- [WORK INSTRUCTION]: All lines from the one containing "encji w podejmowaniu" through the final line of the entries are to be written out verbatim; no other line is to be included.

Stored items
++++++++++
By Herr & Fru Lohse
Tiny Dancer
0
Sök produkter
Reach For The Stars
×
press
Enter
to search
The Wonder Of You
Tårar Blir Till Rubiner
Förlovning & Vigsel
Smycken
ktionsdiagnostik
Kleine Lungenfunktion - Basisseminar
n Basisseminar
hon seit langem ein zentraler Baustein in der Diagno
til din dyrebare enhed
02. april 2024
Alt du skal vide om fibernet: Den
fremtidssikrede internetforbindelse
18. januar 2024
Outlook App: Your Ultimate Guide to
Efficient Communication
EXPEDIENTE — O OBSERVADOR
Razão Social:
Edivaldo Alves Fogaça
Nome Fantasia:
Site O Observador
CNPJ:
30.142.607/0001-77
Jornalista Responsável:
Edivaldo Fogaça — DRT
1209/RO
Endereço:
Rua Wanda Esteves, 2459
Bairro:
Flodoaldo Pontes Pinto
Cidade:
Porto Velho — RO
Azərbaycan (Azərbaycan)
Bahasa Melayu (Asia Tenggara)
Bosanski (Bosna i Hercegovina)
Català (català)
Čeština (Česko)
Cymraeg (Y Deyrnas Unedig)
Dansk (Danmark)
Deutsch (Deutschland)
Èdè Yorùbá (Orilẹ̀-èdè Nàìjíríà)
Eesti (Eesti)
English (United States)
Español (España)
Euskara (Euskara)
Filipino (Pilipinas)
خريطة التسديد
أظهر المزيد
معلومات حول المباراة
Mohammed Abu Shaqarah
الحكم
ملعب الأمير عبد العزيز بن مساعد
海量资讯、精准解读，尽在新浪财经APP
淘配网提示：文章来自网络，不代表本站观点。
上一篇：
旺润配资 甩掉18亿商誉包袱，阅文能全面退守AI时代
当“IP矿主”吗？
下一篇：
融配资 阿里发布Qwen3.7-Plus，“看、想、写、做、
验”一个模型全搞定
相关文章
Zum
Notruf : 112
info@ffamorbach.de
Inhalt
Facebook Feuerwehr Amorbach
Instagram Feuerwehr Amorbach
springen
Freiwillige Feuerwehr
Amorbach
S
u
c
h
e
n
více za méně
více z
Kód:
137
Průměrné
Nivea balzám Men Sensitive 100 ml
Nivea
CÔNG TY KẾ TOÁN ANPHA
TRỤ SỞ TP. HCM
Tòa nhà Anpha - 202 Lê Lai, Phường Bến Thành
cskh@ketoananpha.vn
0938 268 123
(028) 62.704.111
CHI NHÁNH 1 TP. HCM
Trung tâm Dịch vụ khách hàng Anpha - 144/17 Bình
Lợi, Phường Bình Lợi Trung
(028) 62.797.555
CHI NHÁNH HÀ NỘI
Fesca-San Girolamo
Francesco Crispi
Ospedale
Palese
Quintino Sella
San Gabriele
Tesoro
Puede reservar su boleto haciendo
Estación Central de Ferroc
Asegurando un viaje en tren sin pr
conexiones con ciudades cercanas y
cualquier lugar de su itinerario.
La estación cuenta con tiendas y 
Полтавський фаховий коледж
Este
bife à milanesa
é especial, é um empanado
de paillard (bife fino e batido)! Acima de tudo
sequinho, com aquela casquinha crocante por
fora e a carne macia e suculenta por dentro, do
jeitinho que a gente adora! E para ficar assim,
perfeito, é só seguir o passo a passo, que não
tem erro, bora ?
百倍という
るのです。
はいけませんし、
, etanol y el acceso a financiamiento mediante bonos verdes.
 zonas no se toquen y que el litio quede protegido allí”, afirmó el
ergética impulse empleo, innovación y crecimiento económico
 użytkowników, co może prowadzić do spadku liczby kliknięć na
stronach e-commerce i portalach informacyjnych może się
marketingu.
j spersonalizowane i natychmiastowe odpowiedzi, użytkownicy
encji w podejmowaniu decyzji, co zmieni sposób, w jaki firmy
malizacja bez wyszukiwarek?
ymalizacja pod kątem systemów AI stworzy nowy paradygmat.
++++++++++
- [SOLUTION FOR THIS EXERCISE]:
encji w podejmowaniu decyzji, co zmieni sposób, w jaki firmy
malizacja bez wyszukiwarek?
ymalizacja pod kątem systemów AI stworzy nowy paradygmat.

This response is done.